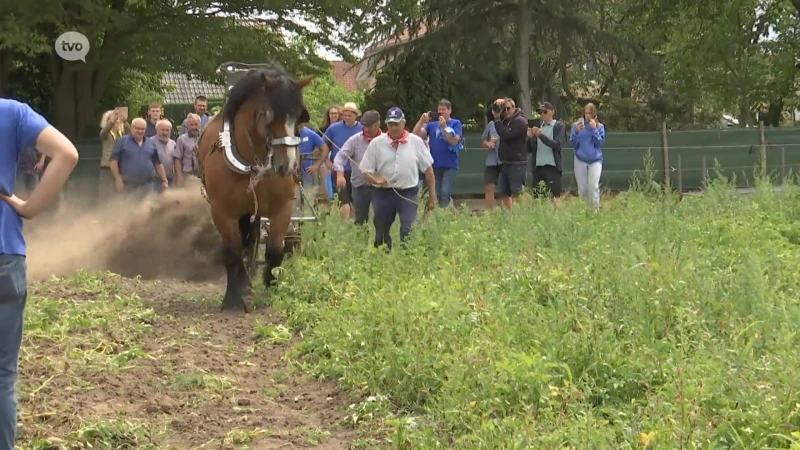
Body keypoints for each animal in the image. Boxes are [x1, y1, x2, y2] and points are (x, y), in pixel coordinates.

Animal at [195, 61, 314, 312]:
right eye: (268, 115)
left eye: (300, 116)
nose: (286, 165)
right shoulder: (222, 211)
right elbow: (232, 250)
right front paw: (233, 299)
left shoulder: (282, 208)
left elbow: (275, 250)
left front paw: (271, 289)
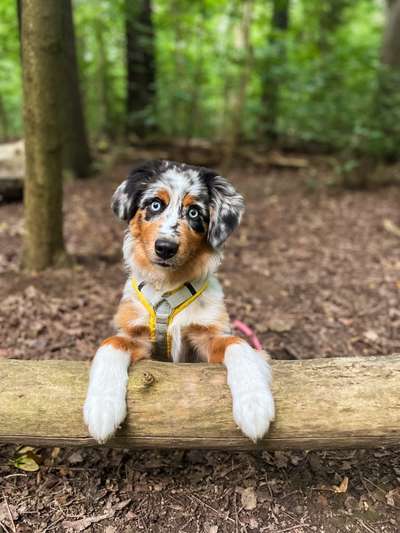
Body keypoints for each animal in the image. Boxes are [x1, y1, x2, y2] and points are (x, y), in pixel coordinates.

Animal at [83, 160, 276, 442]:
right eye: (155, 205)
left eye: (194, 212)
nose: (165, 247)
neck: (167, 286)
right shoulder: (135, 335)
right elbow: (110, 344)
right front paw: (102, 407)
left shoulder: (206, 338)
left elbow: (238, 344)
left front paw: (254, 405)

# Problem description
Could you restate the material word for word, skipping any pictures it holds?

# Response to this exercise
Body keypoints for each animal in the image. Boxes are [x1, y1, x2, y2] and points are (x, y), in pixel coordinates.

Animal at [195, 61, 314, 312]:
right eye: (268, 115)
left eye: (300, 116)
nose: (286, 165)
right shoulder: (222, 211)
right elbow: (232, 250)
right front paw: (233, 299)
left shoulder: (282, 208)
left elbow: (275, 250)
left front paw: (271, 289)
Body keypoints for each animal in the image. Boxes are [x1, y1, x2, y2] and points are (x, y), in pixel coordinates.

Animal at [83, 160, 276, 442]:
right eye: (155, 205)
left eye: (194, 212)
nose: (165, 247)
neck: (167, 286)
right shoulder: (135, 335)
right elbow: (110, 344)
right front paw: (102, 407)
left shoulder: (206, 338)
left elbow: (238, 344)
left front paw: (254, 405)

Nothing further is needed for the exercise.